Unaware of the peculiarity, Fletch drove the carriage through the front gates to drop them off on the circular gravel drive. Her home was a substantial stone farm house, built a century ago and added onto since. The windows were all the same size and spaced equally. No one had been here to close the shutters, so the light was quite visible.
Just as Rob cried, “There’s someone inside!” a sturdy figure stepped from the arched front entrance.
“Thee keep going, mind,” a deep voice with a thick accent commanded. “Place ain’t yerz no more. You bist tryin’ my patience eno’. Go back to thy sister, where thee belongs.”
Stunned, Kate didn’t know how to respond. She wasn’t Brydie. Fury was never her first reaction.
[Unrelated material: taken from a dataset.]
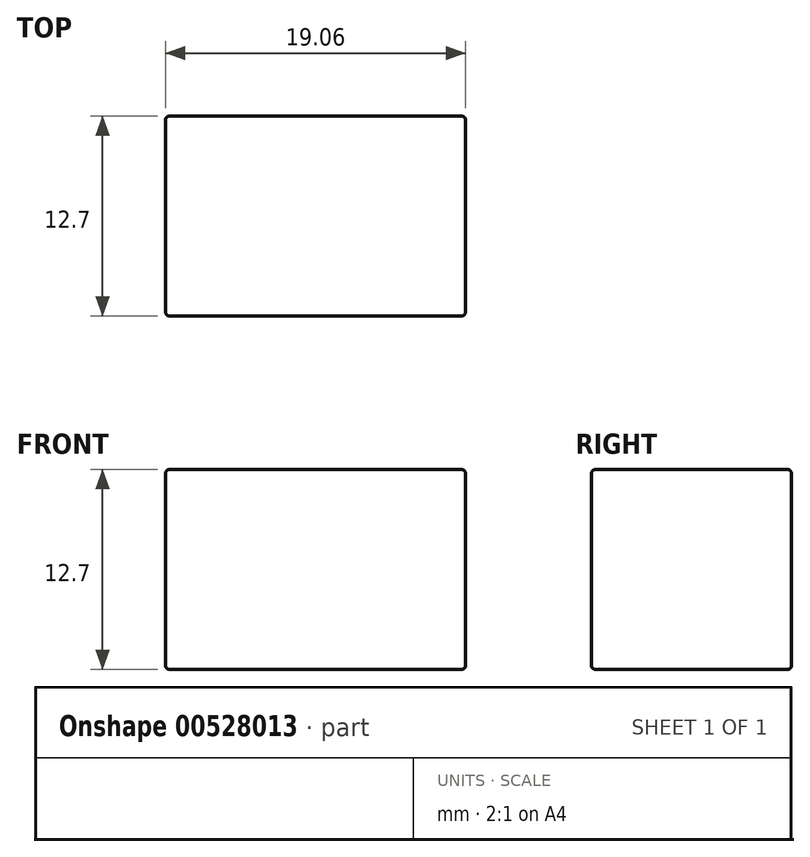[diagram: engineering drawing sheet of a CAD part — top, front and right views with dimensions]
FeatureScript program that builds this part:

Fletch wasn’t so indecisive. “Rob, get down on the floor. Kate, you and Lynly sit back under the hood as far as you can.”
Startled that he even knew the names of her children, Kate reflexively followed orders and pushed Lynly behind her, covering her in the carriage blanket. She recognized that accent now but didn’t have time to react before Fletch simply launched himself, like a mighty panther, at the man stepping into the drive.
The men hit the ground in an incomprehensible thudding of blows. When no shots were fired, Kate peered from beneath the blanket and gasped. Busy attempting to annihilate each other, the combatants were rolling downhill. “The fence!” she shouted. “It’s rotten.”
Too late, the brawling pair crashed into the picket fence only meant to keep children from falling into what her mother had laughingly called the ha-ha. The blow of their combined weight took out an ancient post. The rotted planks cracked, and the combatants rolled off the stone retaining wall to hit the frozen ground below.
Hearing a groan but still no gunshots, Kate frantically scrambled from the carriage to see what damage the madmen had done to themselves.
The horses whinnied restlessly with no hands on the reins. Before she could order Rob to hold them, the intruder jumped up, holding his arm, and fled toward the woods.
Leaving Fletch sprawled on the ground, groaning and cursing.
Five
Fletch
Fletch bit his tongue on a groan as Dr. Walker pulled the linen tight over his shoulder, upper arm, and around his ribs, then formed a sling. For modesty’s sake, he still wore his wrinkled shirt.
He’d been injured before. He wouldn’t die of pain. But he might kill someone in frustration.